* **Work to be completed**:
Transcribe exactly the line containing "What holds up the stone steps at (978, 624)?" and each line after it, through the end of the entries, with nothing before or after.
-- Data records follows --
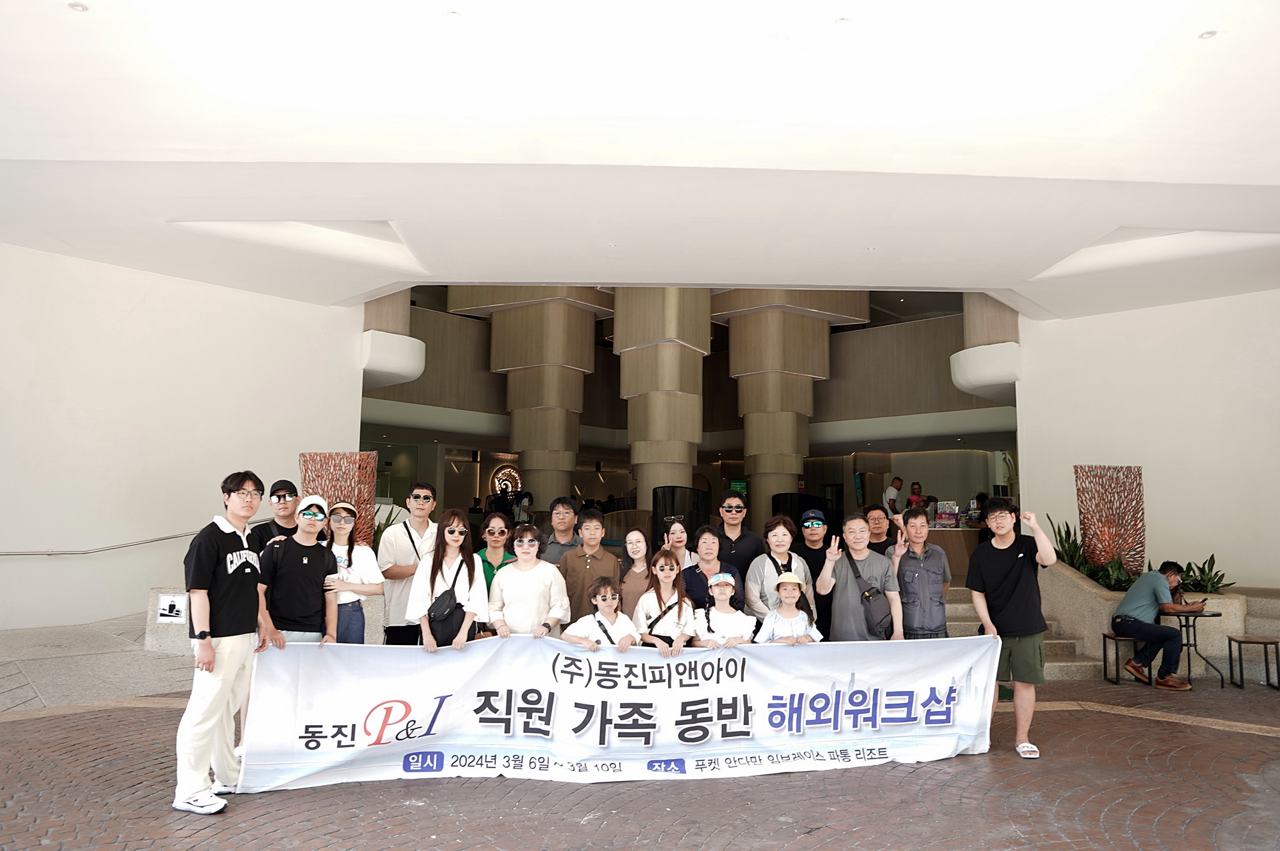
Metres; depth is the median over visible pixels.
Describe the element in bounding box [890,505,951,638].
man
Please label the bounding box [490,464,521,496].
wall sculpture
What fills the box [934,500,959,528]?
brochure rack
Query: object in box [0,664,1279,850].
brick pavement
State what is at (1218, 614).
round table
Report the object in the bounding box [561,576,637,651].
child
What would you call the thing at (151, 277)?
left wall
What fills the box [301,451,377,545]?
sculpture
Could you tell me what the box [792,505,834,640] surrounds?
man
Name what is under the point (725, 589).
child
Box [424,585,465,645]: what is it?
shoulder bag
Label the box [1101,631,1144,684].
stool
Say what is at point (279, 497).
man
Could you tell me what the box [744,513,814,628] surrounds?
woman
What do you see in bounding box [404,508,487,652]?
woman
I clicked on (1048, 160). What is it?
ceiling
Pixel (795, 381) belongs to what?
column
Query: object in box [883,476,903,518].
person
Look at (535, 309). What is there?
column
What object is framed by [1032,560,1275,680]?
planter
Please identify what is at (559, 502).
man
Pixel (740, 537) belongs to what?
man
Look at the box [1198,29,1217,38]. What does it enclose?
ceiling light
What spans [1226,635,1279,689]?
stool
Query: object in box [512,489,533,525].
person
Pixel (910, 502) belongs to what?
person
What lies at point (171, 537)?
handrail
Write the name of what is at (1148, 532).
right wall
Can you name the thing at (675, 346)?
column
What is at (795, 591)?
child
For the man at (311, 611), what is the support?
on the brick pavement
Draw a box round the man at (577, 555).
[556,507,622,626]
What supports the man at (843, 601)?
on the brick pavement
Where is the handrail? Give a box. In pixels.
[0,532,197,556]
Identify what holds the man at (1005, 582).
on the brick pavement
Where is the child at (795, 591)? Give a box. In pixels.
[756,570,821,644]
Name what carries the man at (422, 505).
on the brick pavement
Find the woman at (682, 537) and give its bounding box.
[660,516,695,570]
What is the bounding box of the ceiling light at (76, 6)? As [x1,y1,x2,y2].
[67,0,87,11]
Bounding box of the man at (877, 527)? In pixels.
[862,504,899,557]
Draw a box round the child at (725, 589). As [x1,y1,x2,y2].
[690,570,753,648]
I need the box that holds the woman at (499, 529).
[473,514,512,592]
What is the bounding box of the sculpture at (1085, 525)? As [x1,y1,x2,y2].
[1074,465,1145,577]
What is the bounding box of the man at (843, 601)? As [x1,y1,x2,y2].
[814,512,902,642]
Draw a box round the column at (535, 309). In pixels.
[479,292,602,508]
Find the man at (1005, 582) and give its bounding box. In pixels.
[964,496,1055,758]
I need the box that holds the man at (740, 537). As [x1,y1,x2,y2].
[715,491,762,580]
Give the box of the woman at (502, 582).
[486,523,568,638]
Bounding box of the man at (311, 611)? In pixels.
[258,494,339,647]
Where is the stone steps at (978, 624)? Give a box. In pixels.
[942,574,1116,680]
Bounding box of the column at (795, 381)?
[720,294,866,520]
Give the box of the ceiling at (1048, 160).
[0,0,1279,322]
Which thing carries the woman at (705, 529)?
on the brick pavement
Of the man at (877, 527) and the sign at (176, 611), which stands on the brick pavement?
the man at (877, 527)
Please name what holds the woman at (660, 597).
on the brick pavement
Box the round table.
[1162,605,1225,688]
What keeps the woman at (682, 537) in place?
on the brick pavement
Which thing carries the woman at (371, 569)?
on the brick pavement
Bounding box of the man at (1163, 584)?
[1111,560,1205,689]
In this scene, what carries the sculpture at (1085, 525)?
on the planter at (1108, 611)
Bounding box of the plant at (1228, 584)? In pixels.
[1170,554,1232,592]
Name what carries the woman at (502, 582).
on the brick pavement
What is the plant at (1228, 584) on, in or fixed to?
in the planter at (1108, 611)
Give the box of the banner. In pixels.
[238,634,997,788]
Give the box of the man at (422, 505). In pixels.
[376,483,439,644]
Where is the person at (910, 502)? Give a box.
[905,480,924,509]
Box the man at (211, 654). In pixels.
[177,474,273,813]
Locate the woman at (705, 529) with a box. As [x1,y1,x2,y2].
[680,524,741,608]
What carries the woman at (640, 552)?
on the brick pavement
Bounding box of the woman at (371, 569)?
[320,501,385,644]
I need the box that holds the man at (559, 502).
[539,495,581,563]
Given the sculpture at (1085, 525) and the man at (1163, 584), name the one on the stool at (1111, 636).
the man at (1163, 584)
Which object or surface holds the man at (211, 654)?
on the brick pavement
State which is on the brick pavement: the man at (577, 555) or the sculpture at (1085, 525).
the man at (577, 555)
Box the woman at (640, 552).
[616,526,653,610]
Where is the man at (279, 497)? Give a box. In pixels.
[248,479,301,556]
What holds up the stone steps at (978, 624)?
on the brick pavement
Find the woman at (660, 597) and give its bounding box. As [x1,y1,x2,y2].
[633,548,696,651]
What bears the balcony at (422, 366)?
attached to the left wall at (151, 277)
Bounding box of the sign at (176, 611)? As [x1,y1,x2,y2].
[156,592,187,622]
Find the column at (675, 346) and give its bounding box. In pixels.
[611,287,709,515]
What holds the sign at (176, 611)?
attached to the stone block
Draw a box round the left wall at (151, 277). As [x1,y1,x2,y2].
[0,241,368,631]
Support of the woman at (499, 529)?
on the brick pavement
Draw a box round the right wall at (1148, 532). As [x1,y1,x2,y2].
[1012,288,1279,588]
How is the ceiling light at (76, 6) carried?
in the ceiling at (1048, 160)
-- Data records concluded --
* **Answer box**:
What holds up the stone steps at (978, 624)?
on the brick pavement
Find the woman at (660, 597) and give its bounding box. As [x1,y1,x2,y2].
[633,548,696,651]
What bears the balcony at (422, 366)?
attached to the left wall at (151, 277)
Bounding box of the sign at (176, 611)? As [x1,y1,x2,y2].
[156,592,187,622]
Find the column at (675, 346) and give its bounding box. In pixels.
[611,287,709,515]
What holds the sign at (176, 611)?
attached to the stone block
Draw a box round the left wall at (151, 277). As [x1,y1,x2,y2].
[0,241,368,631]
Support of the woman at (499, 529)?
on the brick pavement
Draw a box round the right wall at (1148, 532). As [x1,y1,x2,y2].
[1012,288,1279,588]
How is the ceiling light at (76, 6) carried?
in the ceiling at (1048, 160)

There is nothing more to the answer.